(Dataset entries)
____________________

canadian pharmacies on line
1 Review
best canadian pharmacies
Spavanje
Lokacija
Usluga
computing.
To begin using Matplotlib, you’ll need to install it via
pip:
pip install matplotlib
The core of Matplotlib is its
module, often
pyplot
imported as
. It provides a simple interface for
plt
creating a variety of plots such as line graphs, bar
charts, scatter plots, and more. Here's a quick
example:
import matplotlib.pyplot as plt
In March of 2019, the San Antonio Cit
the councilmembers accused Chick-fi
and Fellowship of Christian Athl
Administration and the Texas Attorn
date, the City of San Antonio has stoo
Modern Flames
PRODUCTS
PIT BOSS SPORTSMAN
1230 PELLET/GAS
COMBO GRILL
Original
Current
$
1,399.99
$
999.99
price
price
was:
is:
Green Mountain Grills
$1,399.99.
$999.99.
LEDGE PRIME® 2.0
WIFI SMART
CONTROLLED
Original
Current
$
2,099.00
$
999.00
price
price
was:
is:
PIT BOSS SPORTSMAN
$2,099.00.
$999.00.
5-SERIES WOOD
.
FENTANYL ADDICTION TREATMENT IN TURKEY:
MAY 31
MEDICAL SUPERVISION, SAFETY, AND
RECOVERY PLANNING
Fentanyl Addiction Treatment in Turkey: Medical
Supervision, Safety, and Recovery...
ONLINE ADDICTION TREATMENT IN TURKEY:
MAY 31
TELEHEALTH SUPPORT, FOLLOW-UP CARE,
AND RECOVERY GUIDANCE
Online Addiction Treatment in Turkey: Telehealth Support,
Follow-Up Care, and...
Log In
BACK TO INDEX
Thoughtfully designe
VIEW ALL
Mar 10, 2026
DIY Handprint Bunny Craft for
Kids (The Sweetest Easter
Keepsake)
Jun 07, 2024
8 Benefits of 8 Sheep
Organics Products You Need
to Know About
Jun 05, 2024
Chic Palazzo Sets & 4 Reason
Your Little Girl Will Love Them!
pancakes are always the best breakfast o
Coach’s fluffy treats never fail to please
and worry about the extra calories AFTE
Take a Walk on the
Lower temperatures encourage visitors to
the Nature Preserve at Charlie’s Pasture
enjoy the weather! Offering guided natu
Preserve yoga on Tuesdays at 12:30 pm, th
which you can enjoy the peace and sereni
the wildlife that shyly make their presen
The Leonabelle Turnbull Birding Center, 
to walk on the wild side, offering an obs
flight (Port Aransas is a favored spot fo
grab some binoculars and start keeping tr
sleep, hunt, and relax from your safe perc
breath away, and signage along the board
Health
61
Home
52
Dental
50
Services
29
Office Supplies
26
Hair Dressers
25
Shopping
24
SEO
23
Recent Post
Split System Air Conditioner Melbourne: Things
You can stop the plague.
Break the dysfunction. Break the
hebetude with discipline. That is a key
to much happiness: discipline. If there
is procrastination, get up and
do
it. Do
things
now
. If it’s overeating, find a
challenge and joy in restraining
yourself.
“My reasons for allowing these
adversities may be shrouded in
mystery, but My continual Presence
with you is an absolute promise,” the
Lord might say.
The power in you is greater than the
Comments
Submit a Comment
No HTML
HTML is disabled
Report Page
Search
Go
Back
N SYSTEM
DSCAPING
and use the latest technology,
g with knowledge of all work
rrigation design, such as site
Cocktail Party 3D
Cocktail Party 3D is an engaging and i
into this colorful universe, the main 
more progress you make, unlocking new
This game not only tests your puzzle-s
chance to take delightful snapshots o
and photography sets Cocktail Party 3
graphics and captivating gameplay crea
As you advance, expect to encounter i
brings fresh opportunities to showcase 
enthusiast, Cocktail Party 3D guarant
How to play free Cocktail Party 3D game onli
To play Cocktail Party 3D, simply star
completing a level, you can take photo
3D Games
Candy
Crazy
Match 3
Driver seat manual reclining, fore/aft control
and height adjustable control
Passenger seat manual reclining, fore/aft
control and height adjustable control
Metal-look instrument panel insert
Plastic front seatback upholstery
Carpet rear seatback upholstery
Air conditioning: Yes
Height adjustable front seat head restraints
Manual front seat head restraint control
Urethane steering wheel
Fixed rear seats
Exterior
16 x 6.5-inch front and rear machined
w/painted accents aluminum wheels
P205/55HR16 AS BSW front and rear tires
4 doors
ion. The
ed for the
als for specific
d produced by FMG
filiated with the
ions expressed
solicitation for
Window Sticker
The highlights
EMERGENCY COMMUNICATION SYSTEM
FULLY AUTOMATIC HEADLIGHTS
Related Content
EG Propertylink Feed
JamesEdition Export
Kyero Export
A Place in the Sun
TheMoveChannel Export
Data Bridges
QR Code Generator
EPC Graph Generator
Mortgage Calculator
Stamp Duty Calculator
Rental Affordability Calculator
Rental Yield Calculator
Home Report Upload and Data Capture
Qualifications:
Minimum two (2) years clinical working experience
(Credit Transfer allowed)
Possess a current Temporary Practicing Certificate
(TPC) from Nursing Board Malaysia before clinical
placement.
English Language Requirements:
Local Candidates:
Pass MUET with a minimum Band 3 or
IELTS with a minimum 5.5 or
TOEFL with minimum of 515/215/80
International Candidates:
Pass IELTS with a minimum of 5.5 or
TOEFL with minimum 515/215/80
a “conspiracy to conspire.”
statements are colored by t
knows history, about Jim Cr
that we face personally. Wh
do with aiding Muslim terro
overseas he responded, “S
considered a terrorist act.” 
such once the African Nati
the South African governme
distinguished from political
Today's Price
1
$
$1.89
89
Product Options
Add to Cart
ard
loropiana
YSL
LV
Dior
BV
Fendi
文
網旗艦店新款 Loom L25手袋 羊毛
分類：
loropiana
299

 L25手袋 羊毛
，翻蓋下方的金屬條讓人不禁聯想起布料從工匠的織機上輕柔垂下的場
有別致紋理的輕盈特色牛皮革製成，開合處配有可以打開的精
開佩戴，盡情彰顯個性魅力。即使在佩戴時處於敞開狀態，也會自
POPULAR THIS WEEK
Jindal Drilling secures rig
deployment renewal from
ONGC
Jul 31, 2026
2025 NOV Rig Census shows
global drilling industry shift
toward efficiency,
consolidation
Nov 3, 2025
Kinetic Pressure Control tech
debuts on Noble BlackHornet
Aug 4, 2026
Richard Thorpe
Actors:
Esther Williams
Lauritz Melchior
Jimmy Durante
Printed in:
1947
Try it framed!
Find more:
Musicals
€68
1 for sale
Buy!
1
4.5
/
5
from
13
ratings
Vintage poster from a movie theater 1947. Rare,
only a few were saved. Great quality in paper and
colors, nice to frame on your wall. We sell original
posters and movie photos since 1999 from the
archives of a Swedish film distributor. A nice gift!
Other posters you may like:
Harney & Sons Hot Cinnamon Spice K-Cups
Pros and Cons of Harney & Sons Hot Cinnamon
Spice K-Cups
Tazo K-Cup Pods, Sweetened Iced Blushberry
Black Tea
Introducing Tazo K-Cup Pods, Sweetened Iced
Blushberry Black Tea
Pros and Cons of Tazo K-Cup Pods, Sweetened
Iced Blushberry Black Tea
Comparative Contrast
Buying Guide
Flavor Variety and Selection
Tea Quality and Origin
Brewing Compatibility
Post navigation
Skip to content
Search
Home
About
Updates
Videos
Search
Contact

____________________

Recast the stretch of the listing from its first line through the line containing "charts, scatter plots, and", both ends included, as a JSON list of strings with one string per line and blank lines left out.

[
  "canadian pharmacies on line",
  "1 Review",
  "best canadian pharmacies",
  "Spavanje",
  "Lokacija",
  "Usluga",
  "computing.",
  "To begin using Matplotlib, you’ll need to install it via",
  "pip:",
  "pip install matplotlib",
  "The core of Matplotlib is its",
  "module, often",
  "pyplot",
  "imported as",
  ". It provides a simple interface for",
  "plt",
  "creating a variety of plots such as line graphs, bar",
  "charts, scatter plots, and more. Here's a quick"
]